Tonya Chapman offered no public explanation for her departure after three years. City officials declined to the discuss matter, saying it was a personnel issue.

Chapman was seen by some community activists as a more progressive chief who focused on community policing. For instance, she encouraged officers to walk through neighborhoods after a homicide.

But some officers believed she held them back from making enough arrests and being more effective.

“The law enforcement officers are terribly dissatisfied there,” said Ed Schardein, a retired captain from Portsmouth. “They had their hands tied.”

“Cops want to be cops,” Schardein continued. “The officers are told to go out and walk in the community after a major crime has happened. That’s understandable. But that’s not what’s happening in Portsmouth. They’re just going out there to shake hands and say everything is fine.”

But James Boyd, president of Portsmouth’s NAACP chapter, said Chapman is the latest victim of what he said is a systemically racist police force.

### GIVEN INFORMATION
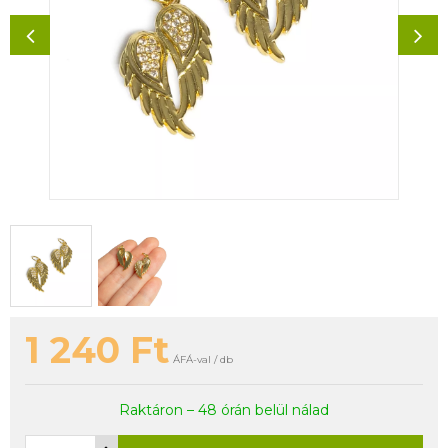
1 240
Ft
ÁFÁ-val / db
Raktáron – 48 órán belül nálad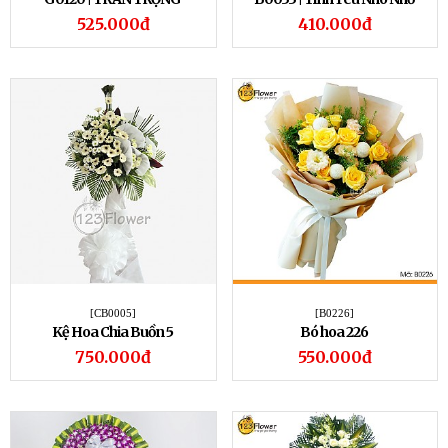
525.000đ
410.000đ
[CB0005]
[B0226]
Kệ Hoa Chia Buồn 5
Bó hoa 226
750.000đ
550.000đ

### WHAT THIS EXERCISE ASKS
1. Based on the excerpt about Tonya Chapman's departure, answer yes or no to each statement, quoting the words of the text that decide it: (a) Chapman held her post for three years. (b) Ed Schardein is a retired captain from Portsmouth. (c) James Boyd is a Portsmouth police officer.
2. Extract a passage from the excerpt about Tonya Chapman. Begin at the words "Tonya Chapman offered" and stop after "being more effective.".
3. Continue the article about Tonya Chapman's departure from its last sentence.
The records play no part in what comes next.

### TASK-BY-TASK ANSWERS
1.
(a) Yes: "her departure after three years."
(b) Yes: "said Ed Schardein, a retired captain from Portsmouth."
(c) No: "James Boyd, president of Portsmouth’s NAACP chapter."

2.
Tonya Chapman offered no public explanation for her departure after three years. City officials declined to the discuss matter, saying it was a personnel issue.

Chapman was seen by some community activists as a more progressive chief who focused on community policing. For instance, she encouraged officers to walk through neighborhoods after a homicide.

But some officers believed she held them back from making enough arrests and being more effective.

3.
“You have someone who was trying to break a culture,” Boyd said. “This has happened in Portsmouth on more than one occasion.”

Boyd said that he and Chapman had their disagreements. And he said the NAACP wasn’t happy with what he said has been a slow rate of change.

But he credited Chapman with increasing diversity in the department, both in the lower and higher ranks.

“We weren’t happy with the rate of the progress, but certainly progress was being made,” he said.

Chapman’s nearly 30-year career has included prominent law enforcement jobs with the state of Virginia and in places such as Richmond and Arlington.

She was sworn in as Portsmouth’s chief in 2016. The city of nearly 100,000 people sits across the Elizabeth River from Norfolk and is a short drive to the Atlantic Coast. It’s home to a large Navy medical center and a sprawling shipyard that serves the U.S. Navy.

Chapman brought with her a noted background in community policing at a time when the city’s homicide rate had been climbing. The community was also tense after a police-involved shooting.

In 2015, then-officer Stephen Rankin had shot and killed William Chapman II, outside a Walmart. The 18-year-old was unarmed and had been suspected of shoplifting. Rankin had claimed self-defense, saying that Chapman knocked away his stun gun and then charged at him.

Rankin was ultimately convicted of voluntary manslaughter.

Rocky Hines, co-founder of the Portsmouth-based Coalition for Black Americans, said Chapman understood that people were going to protest over police shootings.  

He said she made an effort to listen to protesters while trying to ensure everyone’s safety.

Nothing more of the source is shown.